The Big Book of Urban Legends: Adapted from the Works of Jan Harold Brunvand. – book reviews

Peter Huston

About the time I became excited by skepticism and the SKEPTICAL INQUIRER I stopped collecting comic books. My main reason for dropping the comics was simple: I had grown weary of the convoluted histrionics of a bunch of implausible superheroes and the maudlin mishaps of world-saving teenage mutants who ran around in long underwear. If comics had been a bit more interesting and a bit more mature (in a nonsexual way), as they are in Europe, then I probably would have accepted them on their own terms and stayed with them the same way I still enjoy other, less sophisticated forms of pop culture, such as television.

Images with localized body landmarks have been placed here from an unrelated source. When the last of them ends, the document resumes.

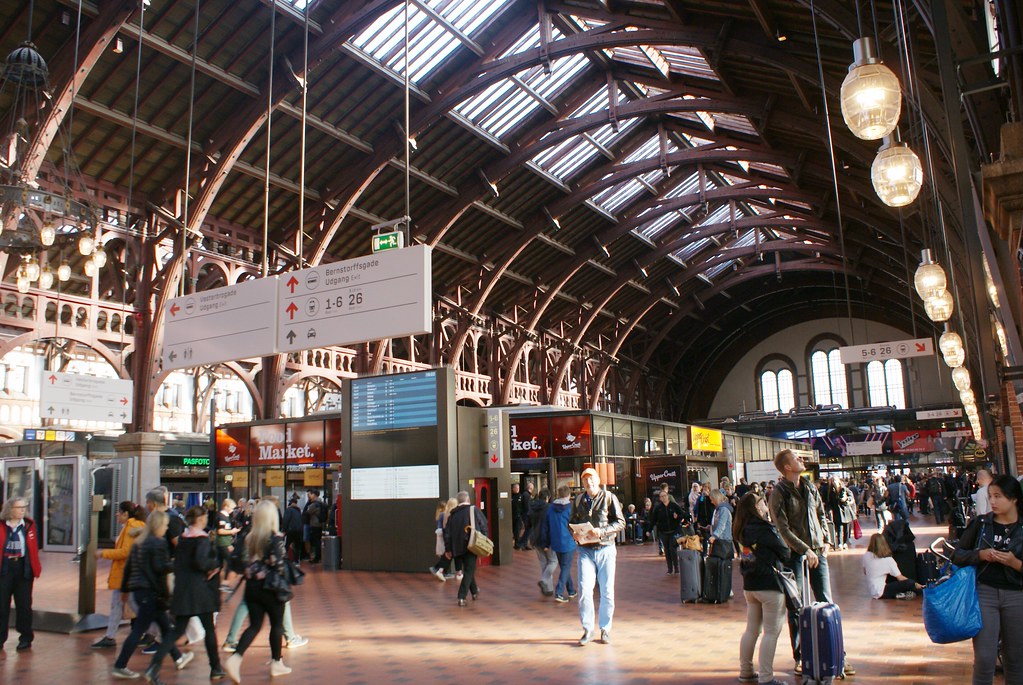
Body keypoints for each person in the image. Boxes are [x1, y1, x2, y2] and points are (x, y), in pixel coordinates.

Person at [768, 449, 855, 677]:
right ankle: (801, 656)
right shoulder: (779, 493)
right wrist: (804, 549)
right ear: (787, 467)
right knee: (796, 607)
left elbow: (820, 513)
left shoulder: (809, 486)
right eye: (797, 458)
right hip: (796, 555)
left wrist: (825, 539)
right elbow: (783, 528)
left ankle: (837, 654)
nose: (802, 460)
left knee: (826, 601)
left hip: (817, 550)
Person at [952, 474, 1023, 685]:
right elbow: (958, 554)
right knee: (984, 658)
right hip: (985, 593)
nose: (992, 501)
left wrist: (1014, 563)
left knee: (1016, 659)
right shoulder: (982, 524)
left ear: (1014, 499)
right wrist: (980, 555)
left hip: (1017, 595)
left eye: (998, 496)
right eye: (991, 496)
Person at [112, 510, 190, 680]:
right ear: (159, 525)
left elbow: (128, 568)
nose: (166, 528)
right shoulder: (158, 543)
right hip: (152, 593)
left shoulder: (139, 542)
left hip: (140, 592)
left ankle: (178, 657)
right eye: (165, 525)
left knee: (164, 626)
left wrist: (125, 590)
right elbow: (159, 568)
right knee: (141, 629)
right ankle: (120, 664)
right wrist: (174, 565)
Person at [149, 506, 224, 682]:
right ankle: (215, 667)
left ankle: (154, 666)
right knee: (209, 630)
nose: (206, 519)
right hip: (200, 591)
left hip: (183, 589)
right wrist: (215, 563)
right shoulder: (202, 539)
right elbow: (202, 562)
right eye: (205, 517)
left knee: (177, 631)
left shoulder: (183, 538)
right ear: (200, 519)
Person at [224, 500, 293, 683]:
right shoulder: (275, 538)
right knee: (277, 624)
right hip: (271, 588)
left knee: (254, 625)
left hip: (251, 588)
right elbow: (279, 565)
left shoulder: (248, 537)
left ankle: (236, 658)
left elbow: (239, 561)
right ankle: (276, 663)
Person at [735, 493, 790, 685]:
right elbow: (784, 552)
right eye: (762, 502)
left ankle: (746, 671)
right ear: (756, 508)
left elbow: (747, 556)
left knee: (751, 630)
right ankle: (766, 677)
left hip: (750, 585)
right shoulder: (765, 529)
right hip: (769, 585)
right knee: (771, 632)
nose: (765, 505)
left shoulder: (741, 530)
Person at [569, 467, 625, 646]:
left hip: (605, 548)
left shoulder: (609, 498)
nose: (588, 483)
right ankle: (587, 629)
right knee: (585, 590)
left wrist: (601, 531)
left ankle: (605, 628)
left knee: (607, 591)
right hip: (585, 550)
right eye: (585, 480)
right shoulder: (578, 500)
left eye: (591, 479)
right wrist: (575, 534)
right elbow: (571, 523)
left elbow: (620, 522)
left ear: (598, 480)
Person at [93, 501, 146, 649]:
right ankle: (110, 636)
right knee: (121, 605)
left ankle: (160, 633)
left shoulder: (132, 528)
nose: (116, 514)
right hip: (130, 573)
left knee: (131, 606)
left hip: (127, 574)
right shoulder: (136, 526)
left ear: (126, 514)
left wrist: (103, 553)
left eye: (119, 512)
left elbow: (125, 552)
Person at [0, 497, 41, 652]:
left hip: (23, 568)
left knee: (24, 605)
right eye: (19, 507)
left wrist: (35, 567)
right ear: (10, 509)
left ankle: (25, 638)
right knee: (2, 606)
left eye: (24, 506)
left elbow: (34, 546)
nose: (22, 510)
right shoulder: (2, 524)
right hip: (5, 567)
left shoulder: (29, 524)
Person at [444, 491, 487, 607]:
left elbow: (447, 533)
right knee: (469, 570)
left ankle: (474, 591)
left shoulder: (452, 515)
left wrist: (448, 549)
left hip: (456, 548)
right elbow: (483, 525)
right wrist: (484, 540)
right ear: (468, 500)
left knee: (469, 569)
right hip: (470, 546)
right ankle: (461, 596)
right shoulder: (473, 510)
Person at [861, 533, 923, 601]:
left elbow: (865, 572)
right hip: (882, 591)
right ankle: (922, 590)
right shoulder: (888, 560)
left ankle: (898, 595)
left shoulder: (866, 555)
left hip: (873, 591)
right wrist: (915, 584)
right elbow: (900, 578)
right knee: (908, 583)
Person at [541, 485, 577, 602]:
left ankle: (571, 590)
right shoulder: (570, 508)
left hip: (555, 541)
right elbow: (574, 524)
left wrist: (546, 543)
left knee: (563, 566)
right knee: (565, 567)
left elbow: (546, 526)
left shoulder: (551, 508)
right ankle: (559, 592)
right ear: (568, 495)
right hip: (568, 541)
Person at [529, 488, 557, 596]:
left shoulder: (532, 507)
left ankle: (548, 589)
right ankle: (544, 580)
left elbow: (527, 522)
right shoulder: (550, 508)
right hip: (546, 538)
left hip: (535, 538)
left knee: (544, 563)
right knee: (553, 561)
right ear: (547, 497)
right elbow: (550, 525)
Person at [650, 490, 685, 575]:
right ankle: (669, 569)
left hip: (674, 531)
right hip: (663, 532)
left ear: (668, 496)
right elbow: (653, 519)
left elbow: (683, 514)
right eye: (661, 496)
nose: (663, 498)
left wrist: (678, 516)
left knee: (673, 548)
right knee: (667, 550)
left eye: (664, 496)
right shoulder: (658, 508)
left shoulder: (674, 505)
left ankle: (676, 568)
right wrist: (649, 530)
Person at [216, 499, 239, 586]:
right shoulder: (222, 517)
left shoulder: (225, 517)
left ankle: (220, 581)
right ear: (226, 506)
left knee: (220, 563)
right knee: (230, 561)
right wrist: (231, 532)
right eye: (231, 508)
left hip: (224, 542)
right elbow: (220, 531)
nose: (232, 510)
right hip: (223, 543)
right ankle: (226, 581)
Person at [707, 489, 734, 559]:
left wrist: (714, 536)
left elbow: (722, 525)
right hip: (720, 540)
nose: (711, 502)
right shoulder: (718, 509)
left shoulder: (723, 510)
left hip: (724, 540)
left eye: (712, 499)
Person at [302, 490, 326, 563]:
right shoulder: (321, 503)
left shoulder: (314, 504)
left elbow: (307, 512)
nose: (309, 496)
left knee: (316, 542)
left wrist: (308, 505)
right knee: (317, 541)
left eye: (310, 494)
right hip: (320, 524)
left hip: (315, 524)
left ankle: (316, 558)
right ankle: (318, 557)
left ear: (314, 495)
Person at [510, 483, 525, 549]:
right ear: (513, 489)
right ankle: (516, 542)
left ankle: (517, 543)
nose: (517, 489)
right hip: (512, 516)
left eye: (518, 488)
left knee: (517, 530)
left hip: (518, 516)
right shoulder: (511, 497)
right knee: (514, 530)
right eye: (516, 488)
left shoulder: (521, 497)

As for the skeptical literature, it often has its faults, too, but content is usually not among them.

One fault is that the bulk of skeptical literature lies at the other end of the spectrum from comics, and therefore lacks appeal for the people who need it the most. Nevertheless, the contents are so engrossing that I stuck with skeptical literature. I eagerly soaked up as much of the hard-to-find explanations for strange claims and unusual phenomena as I could. But I never once thought of the obvious solution to bringing together comics and skeptical literature. Skeptical Inquirer Comics!

Authors Robert Fleming and Robert E Boyd, Jr. also came up with this excellent idea and Paradox Press put it in print. It is an adaptation of the work of Jan Harold Brunvand, a CSICOP Fellow, author, and expert in the field of urban legends. In Brunvand’s many best-selling, educational, and entertaining books, he explains how urban legends are the false stories that we all have heard, believed, and told again and again as truth about strange, unlikely, and amazing events, often of a supernatural nature.

In The Big Book of Urban Legends, also subtitled 200 Stories Too Good to Be True, 200 interesting stories are told once again, but this time, in comic book form. The result is entertaining, informative, and engrossing. Not only did I enjoy the entire book, snickering and giggling almost constantly for two or three hours, but I also learned something. There’s an urban legend in the book about motherly looking smugglers hiding drugs in the corpses of babies in order to get them through customs checkpoints. I ran across this rumor two or three times while writing my recently published nonfiction book on Chinese crime groups. I didn’t believe it, so it’s not in my book. Brunvand didn’t believe it either, and so it’s now in his. The Big Book of Urban Legends also includes the legend about alligators in the New York City sewers, and the one about someone putting a wet poodle in the microwave oven to “dry” it.

Each of the stories is drawn by a different comic book artist. All of these artists are among the best in the field, so the art quality is top-notch, although styles do vary greatly and some are more cartoony and stylistic than others. Furthermore, the artists and book writers seem to keep in mind a key point: Urban legends are fun! Too often when artists tackle a “serious” subject they forget to entertain, and people stop reading and looking. For example, comic fans might remember “True War Stories,” the Eclipse peace-movement comic of the 1980s; good cause/bad comic, so nobody paid attention.

The Big Book of Urban Legends, which features an explanatory introduction by Brunvand himself, is just what we need, whether we care to admit it or not. As with the legends themselves, sexual content and graphic violence make this book inappropriate for children and teenagers, but it is sure to appeal to (and reach) many adults who need the book’s perspective.

All in all, it is a much needed addition to the skeptical literature and worth the price. Now if only we could get someone to make “False Memories Breakfast Cereal,” “Sleep Paralysis and Anomalous Psychology Trading Cards,” “Psychic Investigations Role-Playing Games,” and “Great Hoaxers of the Paranormal Action Figures.”

Peter Huston’s first book, Tongs, Gangs and Triads-Chinese Crime Groups in North America was recently published by Paladin Press. He is working on a second one, tentatively titled Scams from the Great Beyond: Hoaxing Psychic Phenomena, New Age Miracles, and UFO Sightings, also to be published by Paladin. He lives in Schenectady, New York.